Find how many lines in the data below include the word "труба", then write only that number.

[Opening Information supplied section]

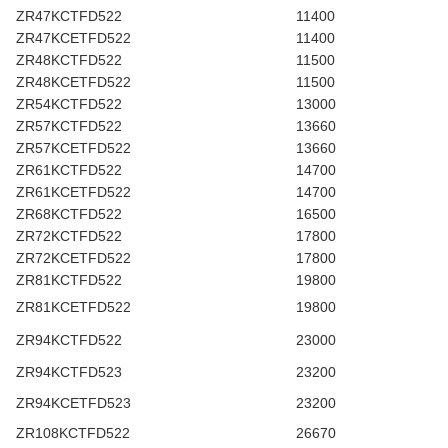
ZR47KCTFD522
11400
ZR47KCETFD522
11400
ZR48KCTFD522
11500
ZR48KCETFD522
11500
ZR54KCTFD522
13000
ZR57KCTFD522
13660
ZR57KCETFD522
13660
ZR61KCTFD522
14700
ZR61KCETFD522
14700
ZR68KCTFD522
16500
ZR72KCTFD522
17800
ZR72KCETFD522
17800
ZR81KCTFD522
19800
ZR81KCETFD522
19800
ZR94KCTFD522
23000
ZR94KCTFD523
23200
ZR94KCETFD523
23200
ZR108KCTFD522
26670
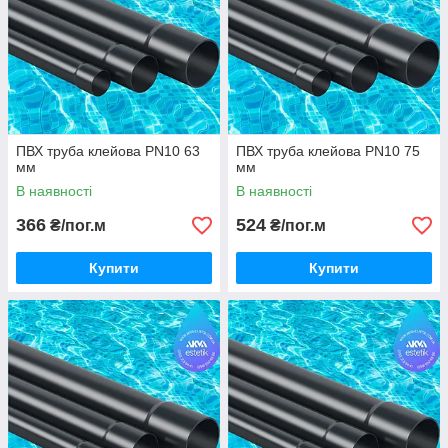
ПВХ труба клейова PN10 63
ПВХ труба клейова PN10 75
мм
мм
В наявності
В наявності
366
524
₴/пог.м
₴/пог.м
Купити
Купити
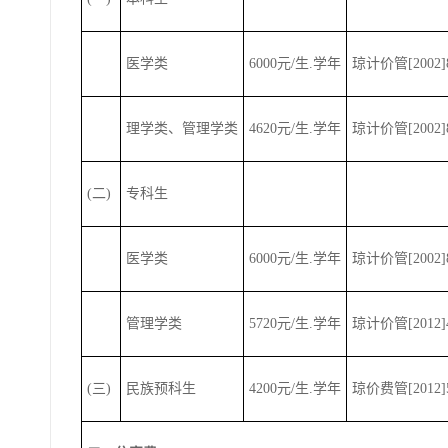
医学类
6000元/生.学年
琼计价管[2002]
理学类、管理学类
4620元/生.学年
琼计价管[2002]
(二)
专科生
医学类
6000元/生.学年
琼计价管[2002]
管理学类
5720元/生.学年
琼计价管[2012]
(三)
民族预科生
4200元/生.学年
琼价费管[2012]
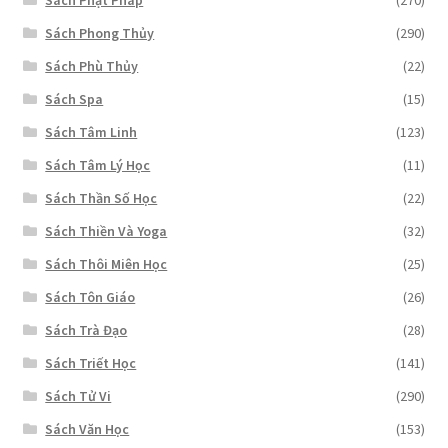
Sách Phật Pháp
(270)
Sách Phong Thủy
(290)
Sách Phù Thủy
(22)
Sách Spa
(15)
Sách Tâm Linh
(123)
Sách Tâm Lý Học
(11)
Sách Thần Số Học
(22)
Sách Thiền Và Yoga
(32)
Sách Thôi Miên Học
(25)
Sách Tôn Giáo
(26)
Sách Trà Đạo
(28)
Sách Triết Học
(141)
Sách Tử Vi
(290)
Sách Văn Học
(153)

[Closing Information supplied section]

• _Task output_: 2